Don’t Let Flying be a Pain in the Ear for your Family!

If your summer vacation includes a plane ride, read up on tips for avoiding ear pain as a result of changes in air pressure…

While flying, air pressure decreases as you go higher and increases as you go lower. If the pressure isn’t equalized, the higher air pressure pushes on one side of the eardrum and causes pain. That explains why so many babies cry during those last few minutes of the flight, when the air pressure in the cabin increases as the plane prepares to land.

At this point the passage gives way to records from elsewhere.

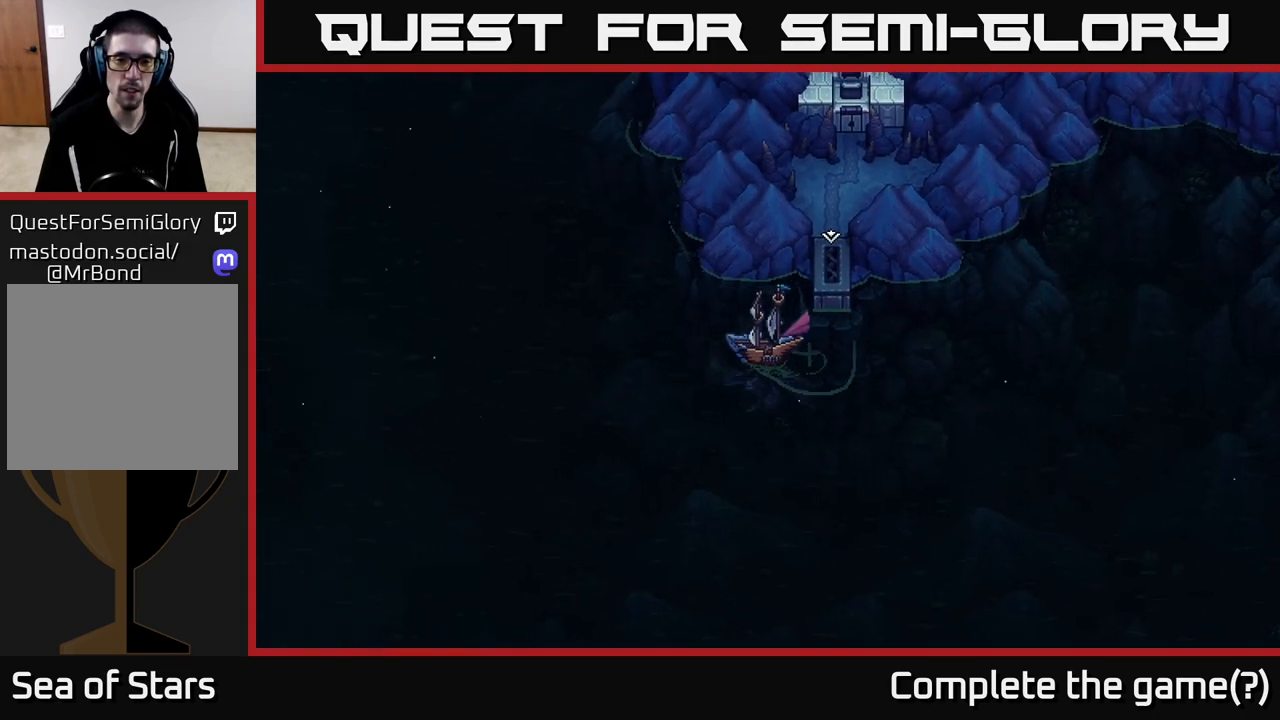
{"buttons": [], "left_stick": "center", "right_stick": "center", "events": [[167, "SELECT", "down"], [317, "SELECT", "up"]]}
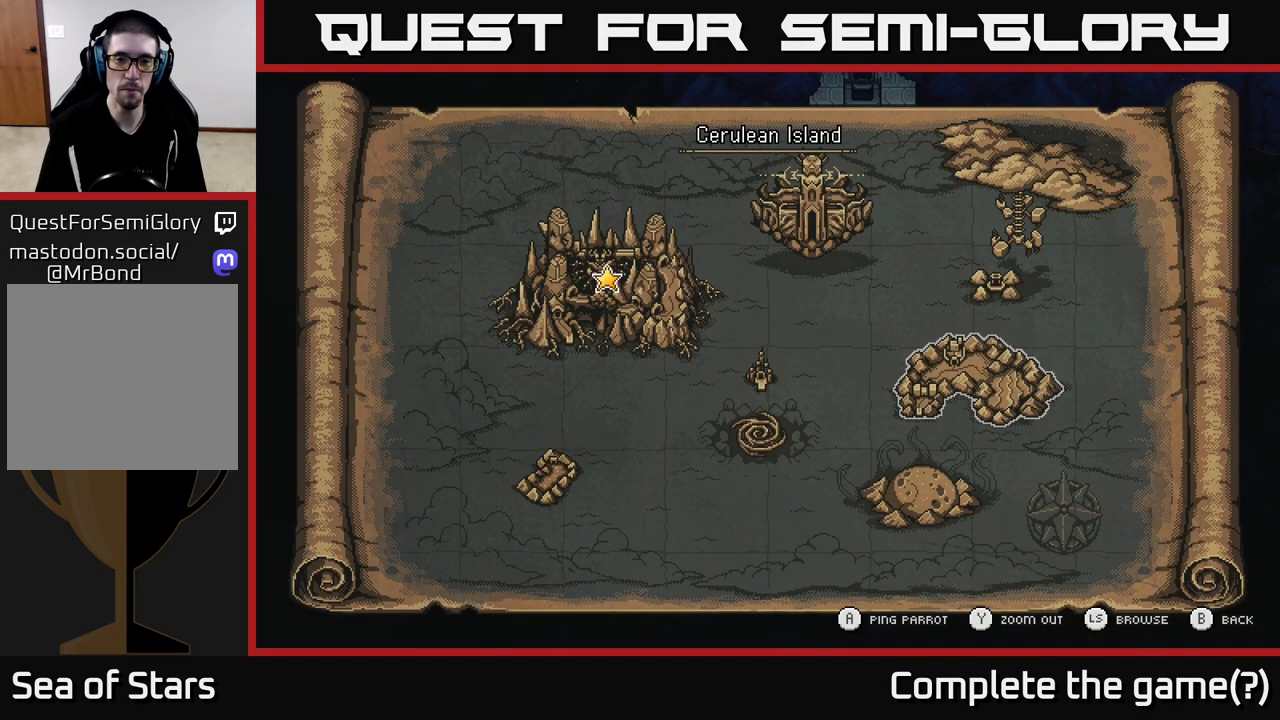
{"buttons": [], "left_stick": "center", "right_stick": "center", "events": []}
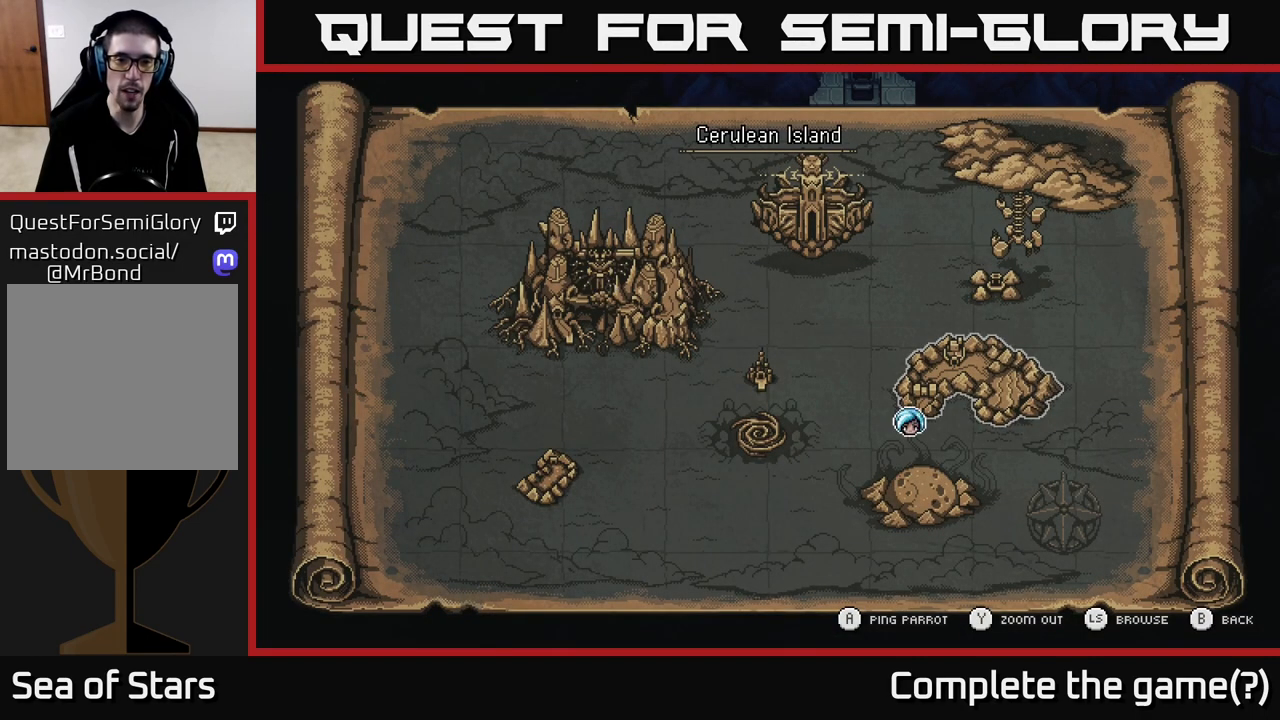
{"buttons": [], "left_stick": "center", "right_stick": "center", "events": []}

But the pain is only temporary — it won’t cause any lasting problems for kids and usually will subside within a few minutes.

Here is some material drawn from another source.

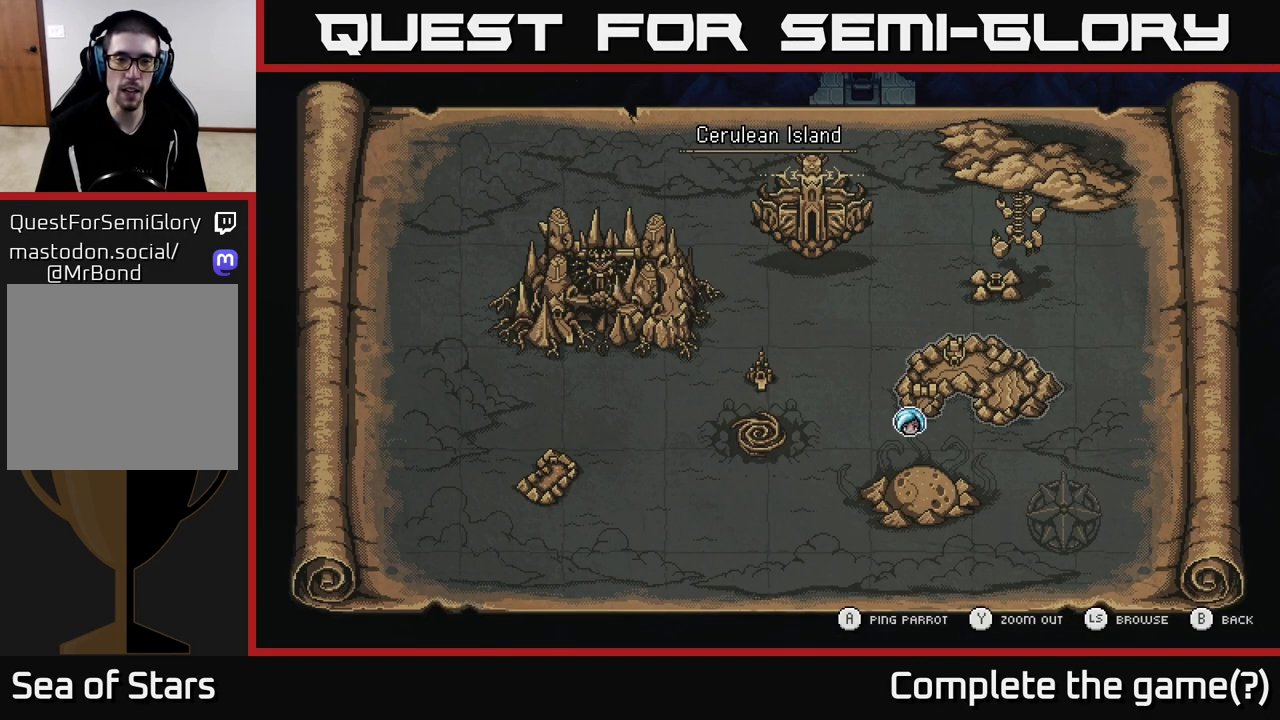
{"buttons": [], "left_stick": "center", "right_stick": "center", "events": []}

Some simple things to try during air travel can help equalize the air pressure in your child’s ears and eliminate, or at least decrease, ear pain.
• Drink plenty of decaffeinated fluids (water is best) throughout the flight. Drinking a lot is very important, not only because it encourages swallowing (which makes the eustachian tubes open), but also because airplane air is dry, which thickens nasal mucus, making it more likely for the eustachian tubes to become clogged.
• Take acetaminophen or ibuprofen about a half hour before takeoffs or landings if you know your child has ear pain when flying.
• Chew gum or suck on hard candy (only if your child is over 3 years old).
• Take a bottle or pacifier or breastfeed. If you bottle-feed, make sure your baby is sitting upright while drinking.
• Yawn frequently (if your child can do this intentionally).
• Stay awake for takeoff and landing. During sleep, we don’t swallow as often, so it’s harder to keep the air pressure in the middle ear equalized.
• If your child is taking medications that contain antihistamines or decongestants, talk to your doctor about whether to continue them during the flight.

In some cases, a child may continue to have ear pain for longer periods (up to several hours) if the ears don’t “pop.” You can continue to give your child pain relievers according to the package directions until the pain eases. If it continues for more than several hours, call your doctor for advice.

With a little patience and some simple precautions, though, you can make your next family flight less stressful and more comfortable for both you and your child.